> **Required action**
Restate the listing in full, keeping every word as it is.

> **Extracted information**
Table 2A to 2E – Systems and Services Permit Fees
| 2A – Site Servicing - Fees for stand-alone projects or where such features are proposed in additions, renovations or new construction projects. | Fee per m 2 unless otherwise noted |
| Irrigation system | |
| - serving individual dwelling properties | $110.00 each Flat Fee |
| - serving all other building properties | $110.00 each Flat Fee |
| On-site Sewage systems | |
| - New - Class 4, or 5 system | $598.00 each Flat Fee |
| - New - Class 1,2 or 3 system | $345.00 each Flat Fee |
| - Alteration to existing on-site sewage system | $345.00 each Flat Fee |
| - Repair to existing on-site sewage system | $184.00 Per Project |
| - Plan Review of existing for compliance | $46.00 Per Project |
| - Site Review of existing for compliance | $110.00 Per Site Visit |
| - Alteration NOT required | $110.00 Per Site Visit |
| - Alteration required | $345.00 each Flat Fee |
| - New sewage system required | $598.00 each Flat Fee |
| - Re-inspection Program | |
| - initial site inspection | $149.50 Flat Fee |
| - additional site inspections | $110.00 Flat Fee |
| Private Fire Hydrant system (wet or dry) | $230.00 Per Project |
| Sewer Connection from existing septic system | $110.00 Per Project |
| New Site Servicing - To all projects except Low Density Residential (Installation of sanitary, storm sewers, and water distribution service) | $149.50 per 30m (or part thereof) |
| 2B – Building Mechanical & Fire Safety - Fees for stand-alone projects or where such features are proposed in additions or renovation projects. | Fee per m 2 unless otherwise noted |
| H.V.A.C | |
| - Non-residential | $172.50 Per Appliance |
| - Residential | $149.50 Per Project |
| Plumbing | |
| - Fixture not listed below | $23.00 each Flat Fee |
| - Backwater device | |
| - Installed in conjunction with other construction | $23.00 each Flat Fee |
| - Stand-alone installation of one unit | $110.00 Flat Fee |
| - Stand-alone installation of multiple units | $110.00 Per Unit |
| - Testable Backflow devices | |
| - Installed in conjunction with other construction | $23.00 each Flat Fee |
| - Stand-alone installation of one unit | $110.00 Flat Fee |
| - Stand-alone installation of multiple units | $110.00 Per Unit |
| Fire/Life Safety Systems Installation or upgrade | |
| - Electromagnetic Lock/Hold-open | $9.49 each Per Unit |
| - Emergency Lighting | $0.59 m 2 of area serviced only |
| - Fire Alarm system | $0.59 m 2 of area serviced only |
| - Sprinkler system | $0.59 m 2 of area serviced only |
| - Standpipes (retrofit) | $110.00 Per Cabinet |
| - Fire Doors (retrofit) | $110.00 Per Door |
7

> **Reply**
Table 2A to 2E – Systems and Services Permit Fees
| 2A – Site Servicing - Fees for stand-alone projects or where such features are proposed in additions, renovations or new construction projects. | Fee per m 2 unless otherwise noted |
| Irrigation system | |
| - serving individual dwelling properties | $110.00 each Flat Fee |
| - serving all other building properties | $110.00 each Flat Fee |
| On-site Sewage systems | |
| - New - Class 4, or 5 system | $598.00 each Flat Fee |
| - New - Class 1,2 or 3 system | $345.00 each Flat Fee |
| - Alteration to existing on-site sewage system | $345.00 each Flat Fee |
| - Repair to existing on-site sewage system | $184.00 Per Project |
| - Plan Review of existing for compliance | $46.00 Per Project |
| - Site Review of existing for compliance | $110.00 Per Site Visit |
| - Alteration NOT required | $110.00 Per Site Visit |
| - Alteration required | $345.00 each Flat Fee |
| - New sewage system required | $598.00 each Flat Fee |
| - Re-inspection Program | |
| - initial site inspection | $149.50 Flat Fee |
| - additional site inspections | $110.00 Flat Fee |
| Private Fire Hydrant system (wet or dry) | $230.00 Per Project |
| Sewer Connection from existing septic system | $110.00 Per Project |
| New Site Servicing - To all projects except Low Density Residential (Installation of sanitary, storm sewers, and water distribution service) | $149.50 per 30m (or part thereof) |
| 2B – Building Mechanical & Fire Safety - Fees for stand-alone projects or where such features are proposed in additions or renovation projects. | Fee per m 2 unless otherwise noted |
| H.V.A.C | |
| - Non-residential | $172.50 Per Appliance |
| - Residential | $149.50 Per Project |
| Plumbing | |
| - Fixture not listed below | $23.00 each Flat Fee |
| - Backwater device | |
| - Installed in conjunction with other construction | $23.00 each Flat Fee |
| - Stand-alone installation of one unit | $110.00 Flat Fee |
| - Stand-alone installation of multiple units | $110.00 Per Unit |
| - Testable Backflow devices | |
| - Installed in conjunction with other construction | $23.00 each Flat Fee |
| - Stand-alone installation of one unit | $110.00 Flat Fee |
| - Stand-alone installation of multiple units | $110.00 Per Unit |
| Fire/Life Safety Systems Installation or upgrade | |
| - Electromagnetic Lock/Hold-open | $9.49 each Per Unit |
| - Emergency Lighting | $0.59 m 2 of area serviced only |
| - Fire Alarm system | $0.59 m 2 of area serviced only |
| - Sprinkler system | $0.59 m 2 of area serviced only |
| - Standpipes (retrofit) | $110.00 Per Cabinet |
| - Fire Doors (retrofit) | $110.00 Per Door |
7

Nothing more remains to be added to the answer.